I urge you, brothers and sisters, in view of the mercies of God (in grafting Gentiles into the one community of faith)
that you present your bodies as living sacrifices, wholly acceptable to God (a counter to the cult of ancient Israel which excluded Gentiles),
which is your spiritual worship. And do not be conformed to this world (he'll talk about this in ch. 13),
but be transformed by the renewing of your minds, that you may discern what is the will of God (be followers of torah),
what is good, and acceptable, and perfect" (Rom 12:1-2). We usually stop there and talk about transformation and renewal in all spheres of life: the political, the moral, the scholarly, aesthetic and cultural, etc. What we miss, I think, is Paul's going on to talk about life not
in society, but within the
church community, and only then the church community's relation to the empire (ch. 13). But then he quickly returns to the question of life in the church community again (the weaker brother in ch. 14).
It sounds obvious. What it means to be transformed is birthed and demonstrated
in the life of a community constituted by worship (12:1), by the sharing of ministries (12:3-8), by the maintenance of (counter-imperial) baptismal identity in the disciplining of desire (13:8-14, c.f. Col 3:5-11) and table-hospitality (ch. 14) and in the midst of all this demonstrating this new life
to the powers that be (13:1-7). Does this mean that the transformation Paul has in mind is specifically for the church, and
not for the state (empire)? Does Paul even envision a transformation of the state (empire) as he imagines a world in which God is all-in-all? He doesn't seem to. From the description of the church, he goes right to a doxology which picks up where he left off in ch. 11, praising the God who has fulfilled his purposes in creating one new community, of Jews and Gentiles (15:7-12).

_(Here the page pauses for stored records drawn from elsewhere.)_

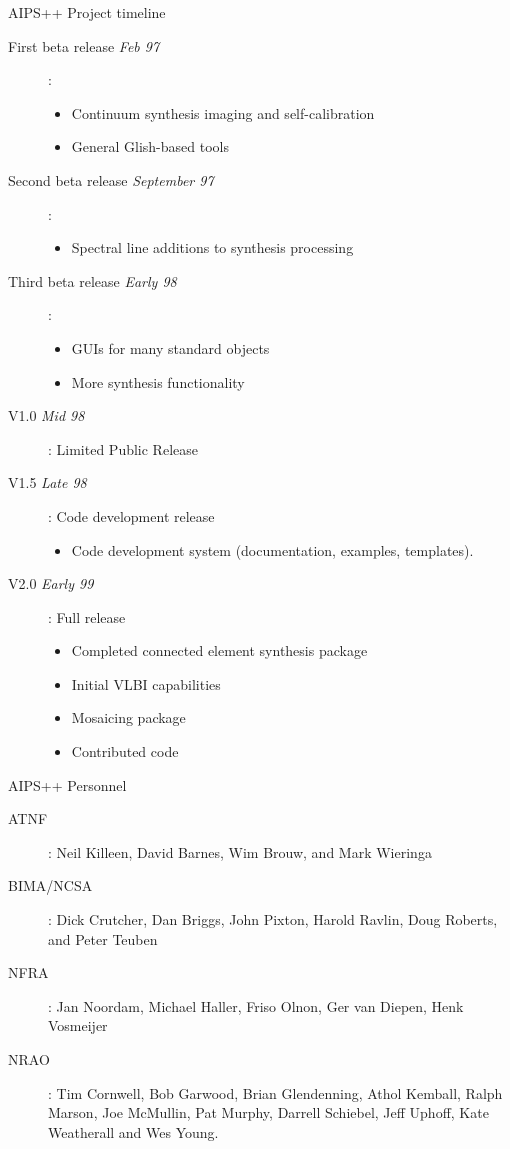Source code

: \documentclass[11pt]{article}
\begin{document}
\begin{slide}{AIPS++ Project timeline}
\begin{description}
\item[First beta release {\em Feb 97}]:
\begin{itemize}
\item Continuum synthesis imaging and self-calibration
\item General Glish-based tools
\end{itemize}
\item[Second beta release {\em September 97}]:
\begin{itemize}
\item Spectral line additions to synthesis processing
\end{itemize}
\item[Third beta release {\em Early 98}]:
\begin{itemize}
\item GUIs for many standard objects
\item More synthesis functionality
\end{itemize}
\item[V1.0 {\em Mid 98}]: Limited Public Release
\item[V1.5 {\em Late 98}]: Code development release
\begin{itemize}
\item Code development system (documentation, examples, templates). 
\end{itemize}
\item[V2.0 {\em Early 99}]: Full release
\begin{itemize}
\item Completed connected element synthesis package
\item Initial VLBI capabilities
\item Mosaicing package
\item Contributed code
\end{itemize}
\end{description}
\end{slide}

\begin{slide}{AIPS++ Personnel}
\begin{description}
\item[ATNF]: Neil Killeen, David Barnes, Wim Brouw, and Mark
Wieringa

\item[BIMA/NCSA]: Dick Crutcher, Dan Briggs, John Pixton,
Harold Ravlin, Doug Roberts, and Peter Teuben

\item[NFRA]:  Jan Noordam, Michael Haller, Friso Olnon, 
Ger van Diepen, Henk Vosmeijer

\item[NRAO]: Tim Cornwell, Bob Garwood, Brian
Glendenning, Athol Kemball, Ralph Marson, Joe McMullin, Pat Murphy,
Darrell Schiebel, Jeff Uphoff, Kate Weatherall and Wes Young.

\end{description}
\end{slide}
\end{document}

This reading seems to run counter to some of my Reformational sensibilities, which have taught me to look to the state as
polis, the creationally-ordained place where justice is to sought (and thus where Christians concerned for justice should act). But I wonder... do we thereby overlook the church as
counter-polis (here Hauerwas is especially helpful)? After all, the state also seeks to (trans)form our subjectivity in terms of its own ideological purposes. I know classical Reformationals will be screaming
structure/direction at me by this point! But can a Christian organization--whether an academic institution, labour organization, or political advocacy agency--maintain its Christian identity apart from those very "churchy" practices of baptismal identification, eucharistic hospitality, and liturgical celebration of the alternative power-centre of the universe? (And a word to any King's students who may be reading this: chapel is not an "option" if you take this Christian formation stuff seriously; it's "essential.")
I'll stop ramblin' now.
I'm contemplating some research into this in the southern African context, where African Initiated churches functioned as a kind of counter-polis to the state during apartheid, and continue to do so. In the meantime, any comments are welcome!